** start of SUPPLIED RECORDS **
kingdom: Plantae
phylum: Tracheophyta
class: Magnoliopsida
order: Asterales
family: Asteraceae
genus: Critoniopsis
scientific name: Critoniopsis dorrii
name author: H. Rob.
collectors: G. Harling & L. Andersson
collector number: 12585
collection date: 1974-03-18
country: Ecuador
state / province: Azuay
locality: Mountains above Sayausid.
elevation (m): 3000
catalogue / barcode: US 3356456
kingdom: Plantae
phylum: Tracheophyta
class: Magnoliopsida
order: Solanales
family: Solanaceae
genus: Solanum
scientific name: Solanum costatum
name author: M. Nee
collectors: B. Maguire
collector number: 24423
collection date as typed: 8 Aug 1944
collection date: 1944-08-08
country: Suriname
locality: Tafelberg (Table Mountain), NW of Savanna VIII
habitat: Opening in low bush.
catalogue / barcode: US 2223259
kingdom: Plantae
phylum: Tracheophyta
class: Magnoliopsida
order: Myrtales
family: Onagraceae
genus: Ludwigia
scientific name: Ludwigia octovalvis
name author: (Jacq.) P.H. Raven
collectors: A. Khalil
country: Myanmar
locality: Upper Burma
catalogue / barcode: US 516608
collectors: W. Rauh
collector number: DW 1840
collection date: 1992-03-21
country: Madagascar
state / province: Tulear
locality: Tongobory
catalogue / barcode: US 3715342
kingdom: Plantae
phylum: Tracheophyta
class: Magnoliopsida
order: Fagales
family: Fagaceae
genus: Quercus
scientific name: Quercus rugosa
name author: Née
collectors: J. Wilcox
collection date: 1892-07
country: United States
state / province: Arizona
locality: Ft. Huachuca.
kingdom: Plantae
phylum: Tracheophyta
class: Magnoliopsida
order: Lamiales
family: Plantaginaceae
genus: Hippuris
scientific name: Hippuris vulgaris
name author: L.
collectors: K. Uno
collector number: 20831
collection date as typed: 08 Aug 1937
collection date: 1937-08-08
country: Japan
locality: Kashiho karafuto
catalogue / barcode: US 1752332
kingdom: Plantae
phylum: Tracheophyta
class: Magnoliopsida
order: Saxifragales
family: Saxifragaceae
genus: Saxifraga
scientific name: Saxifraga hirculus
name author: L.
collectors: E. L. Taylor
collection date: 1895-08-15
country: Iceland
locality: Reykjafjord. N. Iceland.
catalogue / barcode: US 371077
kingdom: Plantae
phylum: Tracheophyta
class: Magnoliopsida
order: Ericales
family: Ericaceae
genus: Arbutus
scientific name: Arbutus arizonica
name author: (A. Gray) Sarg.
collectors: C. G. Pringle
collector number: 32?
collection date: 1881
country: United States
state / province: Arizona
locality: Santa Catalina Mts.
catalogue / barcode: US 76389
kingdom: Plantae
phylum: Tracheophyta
** end of SUPPLIED RECORDS **
◆ **WRITTEN EXERCISE**: Express the data above as a JSON list of strings with one string per line, leaving out blank lines, starting with the line containing "name author: M. Nee" and going on through the line containing "collectors: E. L. Taylor".

◆ **PROBLEM SOLUTION**:
[
  "name author: M. Nee",
  "collectors: B. Maguire",
  "collector number: 24423",
  "collection date as typed: 8 Aug 1944",
  "collection date: 1944-08-08",
  "country: Suriname",
  "locality: Tafelberg (Table Mountain), NW of Savanna VIII",
  "habitat: Opening in low bush.",
  "catalogue / barcode: US 2223259",
  "kingdom: Plantae",
  "phylum: Tracheophyta",
  "class: Magnoliopsida",
  "order: Myrtales",
  "family: Onagraceae",
  "genus: Ludwigia",
  "scientific name: Ludwigia octovalvis",
  "name author: (Jacq.) P.H. Raven",
  "collectors: A. Khalil",
  "country: Myanmar",
  "locality: Upper Burma",
  "catalogue / barcode: US 516608",
  "collectors: W. Rauh",
  "collector number: DW 1840",
  "collection date: 1992-03-21",
  "country: Madagascar",
  "state / province: Tulear",
  "locality: Tongobory",
  "catalogue / barcode: US 3715342",
  "kingdom: Plantae",
  "phylum: Tracheophyta",
  "class: Magnoliopsida",
  "order: Fagales",
  "family: Fagaceae",
  "genus: Quercus",
  "scientific name: Quercus rugosa",
  "name author: Née",
  "collectors: J. Wilcox",
  "collection date: 1892-07",
  "country: United States",
  "state / province: Arizona",
  "locality: Ft. Huachuca.",
  "kingdom: Plantae",
  "phylum: Tracheophyta",
  "class: Magnoliopsida",
  "order: Lamiales",
  "family: Plantaginaceae",
  "genus: Hippuris",
  "scientific name: Hippuris vulgaris",
  "name author: L.",
  "collectors: K. Uno",
  "collector number: 20831",
  "collection date as typed: 08 Aug 1937",
  "collection date: 1937-08-08",
  "country: Japan",
  "locality: Kashiho karafuto",
  "catalogue / barcode: US 1752332",
  "kingdom: Plantae",
  "phylum: Tracheophyta",
  "class: Magnoliopsida",
  "order: Saxifragales",
  "family: Saxifragaceae",
  "genus: Saxifraga",
  "scientific name: Saxifraga hirculus",
  "name author: L.",
  "collectors: E. L. Taylor"
]